Another example I can think of is when Scout realizes that it is Boo who has saved her and Jem. She is not surprised when she sees Boo in the corner. She just accepts him because all along she has been becoming more comfortable with the fact that people are not what they are presented as or what they appear to be. therefore, as she has matured, she has realized that you cannot judge people based on what other people say about them. So, she has no difficulty seeing Boo as her savior, not does she have any problem slipping into the mature motherly role and walking him home so that he will not be afraid. She has, in a sense, become the adult at this moment looking out for Boo in the same way he looked out for her and for Jem.
Here's some dualities to help you see the before and after of Scout's coming-of-age.
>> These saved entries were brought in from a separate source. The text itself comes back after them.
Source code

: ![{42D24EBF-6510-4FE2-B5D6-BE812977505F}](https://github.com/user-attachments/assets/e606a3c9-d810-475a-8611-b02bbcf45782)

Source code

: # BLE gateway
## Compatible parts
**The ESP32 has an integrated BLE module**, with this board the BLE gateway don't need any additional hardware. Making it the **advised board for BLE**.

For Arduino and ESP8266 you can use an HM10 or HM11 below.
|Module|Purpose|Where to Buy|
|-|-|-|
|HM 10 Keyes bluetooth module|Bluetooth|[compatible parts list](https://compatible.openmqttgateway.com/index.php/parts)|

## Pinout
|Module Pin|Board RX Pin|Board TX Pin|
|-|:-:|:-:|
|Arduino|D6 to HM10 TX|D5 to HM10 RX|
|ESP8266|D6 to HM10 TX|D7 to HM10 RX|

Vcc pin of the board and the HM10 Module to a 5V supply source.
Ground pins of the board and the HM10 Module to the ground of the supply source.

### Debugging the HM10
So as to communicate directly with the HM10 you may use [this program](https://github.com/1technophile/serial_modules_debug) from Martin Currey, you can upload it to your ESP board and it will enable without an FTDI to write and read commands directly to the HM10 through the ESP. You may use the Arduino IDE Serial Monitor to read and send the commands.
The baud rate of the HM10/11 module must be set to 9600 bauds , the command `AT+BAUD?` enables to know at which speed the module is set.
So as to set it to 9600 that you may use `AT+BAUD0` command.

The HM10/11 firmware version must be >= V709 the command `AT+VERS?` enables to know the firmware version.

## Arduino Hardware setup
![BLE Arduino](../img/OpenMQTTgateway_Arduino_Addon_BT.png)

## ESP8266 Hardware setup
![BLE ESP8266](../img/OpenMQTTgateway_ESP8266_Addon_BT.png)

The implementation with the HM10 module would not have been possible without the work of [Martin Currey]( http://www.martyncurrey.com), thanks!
On the left are the "After"; on the right are the "Before" (or social expectations)
- SOCIAL GOOD VS. SOCIAL EVIL
- CHILDHOOD INNOCENCE VS. ADULT EXPERIENCE
- RACIAL/CLASS EQUALITY VS. RACIAL/CLASS PREJUDICE
- EDUCATION VS. IGNORANCE/SUPERSTITION
- PROGRESS VS. TRADITION
- COURAGE VS. COWARDICE
- EARLY FEMINISM (TOMBOY) VS. SOUTHERN BELLE ("LADY-LIKE") ATTITUDES
Taken together, Scout moves toward experience and awareness because of conflicts with society (prejudice), gender expectations (Aunt Alexandra), education (Miss Fisher), a source of evil (Bob Ewell), and a source of mystery (Boo Radley).